Aim of the exercise: Repeat word for word every line from the start of the items through the line containing "wordt bijgestaan door een Redactieraad.", including that line.

(Text extracted from the page)
►

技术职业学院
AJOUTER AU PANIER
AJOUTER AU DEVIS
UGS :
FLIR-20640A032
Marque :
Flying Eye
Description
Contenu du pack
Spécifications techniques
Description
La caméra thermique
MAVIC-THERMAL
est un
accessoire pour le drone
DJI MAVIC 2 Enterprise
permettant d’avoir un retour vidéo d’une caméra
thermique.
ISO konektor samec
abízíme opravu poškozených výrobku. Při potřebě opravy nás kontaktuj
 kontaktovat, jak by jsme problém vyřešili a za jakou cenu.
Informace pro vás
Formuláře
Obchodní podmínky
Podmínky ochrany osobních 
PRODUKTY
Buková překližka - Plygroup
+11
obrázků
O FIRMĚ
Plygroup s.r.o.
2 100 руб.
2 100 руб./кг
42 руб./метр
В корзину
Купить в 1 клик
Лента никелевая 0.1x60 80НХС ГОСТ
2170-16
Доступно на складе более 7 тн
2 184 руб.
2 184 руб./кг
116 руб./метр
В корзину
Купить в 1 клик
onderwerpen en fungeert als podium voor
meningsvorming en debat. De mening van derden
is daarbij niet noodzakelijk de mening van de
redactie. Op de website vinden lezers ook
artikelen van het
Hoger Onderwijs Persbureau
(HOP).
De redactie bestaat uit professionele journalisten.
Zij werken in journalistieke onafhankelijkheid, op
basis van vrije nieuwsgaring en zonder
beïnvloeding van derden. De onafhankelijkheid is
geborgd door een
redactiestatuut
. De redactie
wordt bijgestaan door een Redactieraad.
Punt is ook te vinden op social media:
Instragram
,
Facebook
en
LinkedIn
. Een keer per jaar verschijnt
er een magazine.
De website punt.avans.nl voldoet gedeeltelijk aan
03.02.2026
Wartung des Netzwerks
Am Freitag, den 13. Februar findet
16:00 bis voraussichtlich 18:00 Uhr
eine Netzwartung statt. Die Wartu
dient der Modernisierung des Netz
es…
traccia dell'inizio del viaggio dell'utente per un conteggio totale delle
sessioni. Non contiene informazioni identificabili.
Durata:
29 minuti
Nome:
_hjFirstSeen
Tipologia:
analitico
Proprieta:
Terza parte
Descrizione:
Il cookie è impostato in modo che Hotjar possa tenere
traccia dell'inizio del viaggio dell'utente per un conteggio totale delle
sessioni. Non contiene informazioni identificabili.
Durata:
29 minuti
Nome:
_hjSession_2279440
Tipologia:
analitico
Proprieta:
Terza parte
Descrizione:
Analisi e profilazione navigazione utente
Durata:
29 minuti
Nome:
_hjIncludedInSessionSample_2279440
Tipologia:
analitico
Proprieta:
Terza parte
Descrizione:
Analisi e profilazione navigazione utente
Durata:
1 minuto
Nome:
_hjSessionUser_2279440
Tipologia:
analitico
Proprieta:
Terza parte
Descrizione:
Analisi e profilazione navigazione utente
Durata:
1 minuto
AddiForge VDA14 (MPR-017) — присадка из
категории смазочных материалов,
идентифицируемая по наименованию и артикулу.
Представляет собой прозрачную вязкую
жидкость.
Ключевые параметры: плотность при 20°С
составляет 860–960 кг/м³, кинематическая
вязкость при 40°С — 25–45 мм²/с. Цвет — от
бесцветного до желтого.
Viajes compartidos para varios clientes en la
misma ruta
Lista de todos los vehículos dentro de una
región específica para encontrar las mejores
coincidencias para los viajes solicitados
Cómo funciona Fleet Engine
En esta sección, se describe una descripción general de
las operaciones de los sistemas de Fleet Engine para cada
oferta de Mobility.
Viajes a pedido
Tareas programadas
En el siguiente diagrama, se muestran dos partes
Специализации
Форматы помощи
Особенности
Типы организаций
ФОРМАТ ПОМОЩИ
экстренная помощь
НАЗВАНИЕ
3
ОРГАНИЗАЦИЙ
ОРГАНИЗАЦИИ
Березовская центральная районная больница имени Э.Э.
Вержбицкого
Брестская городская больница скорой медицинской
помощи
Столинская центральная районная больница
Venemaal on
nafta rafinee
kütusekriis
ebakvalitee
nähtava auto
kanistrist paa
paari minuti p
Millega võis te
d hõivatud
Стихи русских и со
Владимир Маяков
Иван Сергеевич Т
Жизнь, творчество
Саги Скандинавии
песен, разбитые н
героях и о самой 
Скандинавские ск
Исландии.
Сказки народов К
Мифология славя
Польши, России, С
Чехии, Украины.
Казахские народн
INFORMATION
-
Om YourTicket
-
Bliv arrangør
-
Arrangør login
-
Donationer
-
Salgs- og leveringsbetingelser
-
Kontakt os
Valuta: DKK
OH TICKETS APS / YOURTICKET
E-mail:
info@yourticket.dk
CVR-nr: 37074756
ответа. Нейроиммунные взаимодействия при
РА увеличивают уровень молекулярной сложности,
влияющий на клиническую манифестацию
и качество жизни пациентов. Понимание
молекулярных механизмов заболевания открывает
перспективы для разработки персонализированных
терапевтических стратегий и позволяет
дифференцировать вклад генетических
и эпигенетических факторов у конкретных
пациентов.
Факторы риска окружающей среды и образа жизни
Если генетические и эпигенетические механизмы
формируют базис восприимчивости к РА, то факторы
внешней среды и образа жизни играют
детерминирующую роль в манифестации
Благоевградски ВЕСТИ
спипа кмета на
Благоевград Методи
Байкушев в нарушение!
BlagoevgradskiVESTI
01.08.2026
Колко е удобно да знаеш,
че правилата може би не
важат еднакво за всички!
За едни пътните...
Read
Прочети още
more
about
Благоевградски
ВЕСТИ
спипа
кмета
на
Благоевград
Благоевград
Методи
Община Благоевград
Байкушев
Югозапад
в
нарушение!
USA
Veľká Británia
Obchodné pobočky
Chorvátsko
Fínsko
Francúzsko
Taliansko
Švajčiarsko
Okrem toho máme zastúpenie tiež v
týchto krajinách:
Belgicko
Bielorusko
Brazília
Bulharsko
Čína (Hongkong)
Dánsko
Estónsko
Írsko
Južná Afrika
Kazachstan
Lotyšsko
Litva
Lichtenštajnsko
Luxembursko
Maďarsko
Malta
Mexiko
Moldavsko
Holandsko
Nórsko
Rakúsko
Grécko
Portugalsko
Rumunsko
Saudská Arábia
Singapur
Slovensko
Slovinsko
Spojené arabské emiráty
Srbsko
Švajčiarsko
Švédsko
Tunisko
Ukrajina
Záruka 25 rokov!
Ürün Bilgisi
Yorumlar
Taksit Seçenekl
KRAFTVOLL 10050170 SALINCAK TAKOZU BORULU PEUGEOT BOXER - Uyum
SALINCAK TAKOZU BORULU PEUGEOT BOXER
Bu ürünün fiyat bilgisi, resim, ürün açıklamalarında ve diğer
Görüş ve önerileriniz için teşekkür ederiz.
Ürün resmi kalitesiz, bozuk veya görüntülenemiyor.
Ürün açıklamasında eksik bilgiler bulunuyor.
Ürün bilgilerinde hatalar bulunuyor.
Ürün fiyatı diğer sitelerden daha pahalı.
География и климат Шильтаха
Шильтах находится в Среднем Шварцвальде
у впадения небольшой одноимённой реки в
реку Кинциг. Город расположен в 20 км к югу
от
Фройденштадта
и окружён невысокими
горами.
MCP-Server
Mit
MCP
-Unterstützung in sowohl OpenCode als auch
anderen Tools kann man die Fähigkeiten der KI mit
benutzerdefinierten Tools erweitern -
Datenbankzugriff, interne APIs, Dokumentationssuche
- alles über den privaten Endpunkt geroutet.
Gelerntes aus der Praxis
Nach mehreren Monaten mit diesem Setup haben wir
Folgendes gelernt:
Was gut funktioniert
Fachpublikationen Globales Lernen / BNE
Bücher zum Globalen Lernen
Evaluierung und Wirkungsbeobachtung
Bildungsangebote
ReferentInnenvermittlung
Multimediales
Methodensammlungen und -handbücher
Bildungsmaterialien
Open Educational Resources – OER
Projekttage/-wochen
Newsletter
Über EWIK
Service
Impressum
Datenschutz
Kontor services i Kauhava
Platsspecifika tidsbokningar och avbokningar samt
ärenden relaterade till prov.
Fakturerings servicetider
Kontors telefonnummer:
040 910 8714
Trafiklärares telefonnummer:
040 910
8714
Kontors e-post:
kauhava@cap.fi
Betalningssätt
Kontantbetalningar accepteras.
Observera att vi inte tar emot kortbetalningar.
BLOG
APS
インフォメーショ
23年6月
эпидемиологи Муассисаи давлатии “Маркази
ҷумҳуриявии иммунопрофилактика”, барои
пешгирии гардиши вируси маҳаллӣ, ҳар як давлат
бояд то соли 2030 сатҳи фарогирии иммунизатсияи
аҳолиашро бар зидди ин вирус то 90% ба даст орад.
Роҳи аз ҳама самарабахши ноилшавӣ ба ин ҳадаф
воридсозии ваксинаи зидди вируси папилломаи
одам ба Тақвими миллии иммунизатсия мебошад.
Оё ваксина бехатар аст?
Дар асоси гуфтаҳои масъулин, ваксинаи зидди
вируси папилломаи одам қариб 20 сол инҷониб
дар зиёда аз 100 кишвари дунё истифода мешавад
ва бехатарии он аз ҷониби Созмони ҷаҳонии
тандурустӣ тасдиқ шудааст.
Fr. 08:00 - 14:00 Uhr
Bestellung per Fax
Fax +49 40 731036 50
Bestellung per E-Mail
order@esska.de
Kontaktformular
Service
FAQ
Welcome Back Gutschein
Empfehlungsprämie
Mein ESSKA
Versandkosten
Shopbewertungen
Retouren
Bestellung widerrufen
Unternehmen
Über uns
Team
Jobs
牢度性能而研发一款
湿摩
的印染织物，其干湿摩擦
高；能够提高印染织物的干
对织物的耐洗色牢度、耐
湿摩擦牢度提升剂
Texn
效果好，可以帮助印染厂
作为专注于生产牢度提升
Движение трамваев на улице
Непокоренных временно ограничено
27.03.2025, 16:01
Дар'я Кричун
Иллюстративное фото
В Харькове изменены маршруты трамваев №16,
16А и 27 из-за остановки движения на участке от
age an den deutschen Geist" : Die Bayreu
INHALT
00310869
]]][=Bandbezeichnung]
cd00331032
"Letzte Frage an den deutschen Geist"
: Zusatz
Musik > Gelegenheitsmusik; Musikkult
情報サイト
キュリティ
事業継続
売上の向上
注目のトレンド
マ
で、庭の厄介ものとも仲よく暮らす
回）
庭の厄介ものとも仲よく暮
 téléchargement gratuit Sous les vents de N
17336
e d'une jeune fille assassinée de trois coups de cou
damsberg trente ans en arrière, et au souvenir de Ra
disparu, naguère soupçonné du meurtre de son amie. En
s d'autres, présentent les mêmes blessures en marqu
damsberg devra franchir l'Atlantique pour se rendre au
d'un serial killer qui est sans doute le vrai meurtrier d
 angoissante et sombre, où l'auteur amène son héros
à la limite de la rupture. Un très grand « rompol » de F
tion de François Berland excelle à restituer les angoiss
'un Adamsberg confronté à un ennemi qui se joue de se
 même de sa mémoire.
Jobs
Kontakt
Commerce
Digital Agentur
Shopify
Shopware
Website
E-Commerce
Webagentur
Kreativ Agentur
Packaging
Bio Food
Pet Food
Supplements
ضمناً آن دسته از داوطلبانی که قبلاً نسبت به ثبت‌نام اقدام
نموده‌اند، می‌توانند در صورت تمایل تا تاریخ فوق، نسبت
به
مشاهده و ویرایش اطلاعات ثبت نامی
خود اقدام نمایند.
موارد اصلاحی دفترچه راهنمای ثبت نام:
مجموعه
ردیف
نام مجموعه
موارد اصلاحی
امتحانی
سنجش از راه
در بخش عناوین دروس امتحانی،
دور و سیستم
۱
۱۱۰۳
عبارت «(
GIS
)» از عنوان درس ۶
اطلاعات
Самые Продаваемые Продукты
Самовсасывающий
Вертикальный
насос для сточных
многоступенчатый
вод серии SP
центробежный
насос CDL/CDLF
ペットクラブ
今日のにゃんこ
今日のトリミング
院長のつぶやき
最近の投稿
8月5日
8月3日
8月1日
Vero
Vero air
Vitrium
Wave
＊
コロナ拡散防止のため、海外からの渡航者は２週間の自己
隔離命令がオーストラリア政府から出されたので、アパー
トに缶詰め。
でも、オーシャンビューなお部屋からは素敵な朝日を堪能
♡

◄

Completed exercise:
技术职业学院
AJOUTER AU PANIER
AJOUTER AU DEVIS
UGS :
FLIR-20640A032
Marque :
Flying Eye
Description
Contenu du pack
Spécifications techniques
Description
La caméra thermique
MAVIC-THERMAL
est un
accessoire pour le drone
DJI MAVIC 2 Enterprise
permettant d’avoir un retour vidéo d’une caméra
thermique.
ISO konektor samec
abízíme opravu poškozených výrobku. Při potřebě opravy nás kontaktuj
 kontaktovat, jak by jsme problém vyřešili a za jakou cenu.
Informace pro vás
Formuláře
Obchodní podmínky
Podmínky ochrany osobních 
PRODUKTY
Buková překližka - Plygroup
+11
obrázků
O FIRMĚ
Plygroup s.r.o.
2 100 руб.
2 100 руб./кг
42 руб./метр
В корзину
Купить в 1 клик
Лента никелевая 0.1x60 80НХС ГОСТ
2170-16
Доступно на складе более 7 тн
2 184 руб.
2 184 руб./кг
116 руб./метр
В корзину
Купить в 1 клик
onderwerpen en fungeert als podium voor
meningsvorming en debat. De mening van derden
is daarbij niet noodzakelijk de mening van de
redactie. Op de website vinden lezers ook
artikelen van het
Hoger Onderwijs Persbureau
(HOP).
De redactie bestaat uit professionele journalisten.
Zij werken in journalistieke onafhankelijkheid, op
basis van vrije nieuwsgaring en zonder
beïnvloeding van derden. De onafhankelijkheid is
geborgd door een
redactiestatuut
. De redactie
wordt bijgestaan door een Redactieraad.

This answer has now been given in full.